We could smell the acrid sunset long before we saw it. I smiled with glass eyes. Her hands clenched into a fist. Downcast eyes vs. tears spent in secret. Bad bargains, weighed losses and raw deals. The evening turned the truth kinder. Tomorrow would come nevertheless, and with it would come regret. Paths were traced, signs were erased. Histories were rewritten. Denial couldn't have been more beautiful. Inconvenience minded its manners, and left quietly through the backdoor. Pink flowers wilted among the weeds. It was wrong. The sea roared its protest, it refused to be forgotten. And yet, we pretended we were in the realm of a parallel universe. We washed our hands of it.
There had been dreams. Of houses. Of chairs and dining tables. Of mountains and puddles. Children and jokes. I thought. You thought. He thought. She thought. We all thought. They thought. Different things, unfortunately. The same start but a different finish each. Another place, another plan. The trees watched grimly, the mud ate greedily, time turned its face away. We came clean. Such lies. The rooster cried for the third time. I know thee not. Memories were buried alive in unmarked graves. The sun washed its hands of it.

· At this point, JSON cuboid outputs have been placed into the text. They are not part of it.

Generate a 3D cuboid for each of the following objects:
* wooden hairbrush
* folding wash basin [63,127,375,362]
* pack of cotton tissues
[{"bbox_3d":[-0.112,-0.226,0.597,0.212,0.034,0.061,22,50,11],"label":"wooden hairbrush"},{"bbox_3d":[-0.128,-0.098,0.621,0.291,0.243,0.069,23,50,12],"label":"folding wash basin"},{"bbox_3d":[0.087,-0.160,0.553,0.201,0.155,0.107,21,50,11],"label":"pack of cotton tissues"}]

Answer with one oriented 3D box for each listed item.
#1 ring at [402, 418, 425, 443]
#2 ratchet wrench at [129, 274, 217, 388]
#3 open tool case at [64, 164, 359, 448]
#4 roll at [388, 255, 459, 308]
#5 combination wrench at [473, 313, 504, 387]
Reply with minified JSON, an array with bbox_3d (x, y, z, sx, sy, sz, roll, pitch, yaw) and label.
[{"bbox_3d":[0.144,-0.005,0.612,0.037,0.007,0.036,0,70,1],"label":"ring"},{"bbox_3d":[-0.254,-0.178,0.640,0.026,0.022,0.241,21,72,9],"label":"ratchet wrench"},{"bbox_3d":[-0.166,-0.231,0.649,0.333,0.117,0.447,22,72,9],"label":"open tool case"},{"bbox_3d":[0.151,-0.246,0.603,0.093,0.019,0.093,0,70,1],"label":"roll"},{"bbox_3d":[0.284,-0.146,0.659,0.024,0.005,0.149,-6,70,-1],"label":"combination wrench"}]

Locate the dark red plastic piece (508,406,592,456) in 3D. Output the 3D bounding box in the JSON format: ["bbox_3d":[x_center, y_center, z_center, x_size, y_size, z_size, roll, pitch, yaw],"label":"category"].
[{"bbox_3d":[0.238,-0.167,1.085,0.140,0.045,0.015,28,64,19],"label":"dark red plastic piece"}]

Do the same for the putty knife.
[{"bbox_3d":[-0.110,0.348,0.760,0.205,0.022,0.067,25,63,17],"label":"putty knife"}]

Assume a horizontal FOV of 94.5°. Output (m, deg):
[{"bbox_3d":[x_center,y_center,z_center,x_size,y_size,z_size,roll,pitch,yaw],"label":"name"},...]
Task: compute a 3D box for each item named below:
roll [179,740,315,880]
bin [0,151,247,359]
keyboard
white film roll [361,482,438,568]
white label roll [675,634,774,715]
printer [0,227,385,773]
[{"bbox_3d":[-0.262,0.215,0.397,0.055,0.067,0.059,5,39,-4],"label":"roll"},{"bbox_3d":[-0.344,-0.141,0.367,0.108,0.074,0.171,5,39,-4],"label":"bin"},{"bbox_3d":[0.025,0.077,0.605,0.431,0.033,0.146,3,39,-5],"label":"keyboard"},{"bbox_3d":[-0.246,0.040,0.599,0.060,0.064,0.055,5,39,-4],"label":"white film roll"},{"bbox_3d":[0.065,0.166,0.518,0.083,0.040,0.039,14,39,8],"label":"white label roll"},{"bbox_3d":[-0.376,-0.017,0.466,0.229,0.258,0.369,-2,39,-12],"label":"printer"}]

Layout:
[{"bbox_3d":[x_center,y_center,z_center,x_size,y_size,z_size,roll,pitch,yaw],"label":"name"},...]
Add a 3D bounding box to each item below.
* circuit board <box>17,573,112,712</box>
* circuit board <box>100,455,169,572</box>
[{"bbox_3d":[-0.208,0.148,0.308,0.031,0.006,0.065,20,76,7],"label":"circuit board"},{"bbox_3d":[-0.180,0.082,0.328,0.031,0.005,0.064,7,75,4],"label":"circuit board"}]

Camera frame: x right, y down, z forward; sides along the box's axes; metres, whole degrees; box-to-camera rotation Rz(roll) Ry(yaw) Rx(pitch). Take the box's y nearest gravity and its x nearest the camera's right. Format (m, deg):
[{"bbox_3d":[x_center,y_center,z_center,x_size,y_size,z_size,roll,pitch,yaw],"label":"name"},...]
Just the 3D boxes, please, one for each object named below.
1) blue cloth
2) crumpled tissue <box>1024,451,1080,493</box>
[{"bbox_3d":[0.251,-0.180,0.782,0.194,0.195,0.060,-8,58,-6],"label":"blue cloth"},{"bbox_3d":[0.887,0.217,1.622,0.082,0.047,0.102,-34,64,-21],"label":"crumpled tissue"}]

She stood there singing, clutching her heart desperately in her left hand. People danced on the trails of blood. smudging it all over the floor. Invisible stains painted a vivid picture of her agony. They ignored her bleeding heart and kept dancing. The hem of the bride's gown turned a grimy shade of red. The white lace was stained for life. The colour of ache. 30 pieces of silver glinted wickedly. People washed their hands of it. And it dragged on over black puddles of lies, spilt mistakes and lumps of pretense. One, two, three, skip. No one was the worse off for it, except, perhaps the white lace, which would never be the same again.
Love was portioned into four quarters. Sweet. Bitter. Ache. Ecstasy. Someone was going to get what was coming to them.
I sank my teeth into it. Spat it out. It was rotten. I washed my hands of it.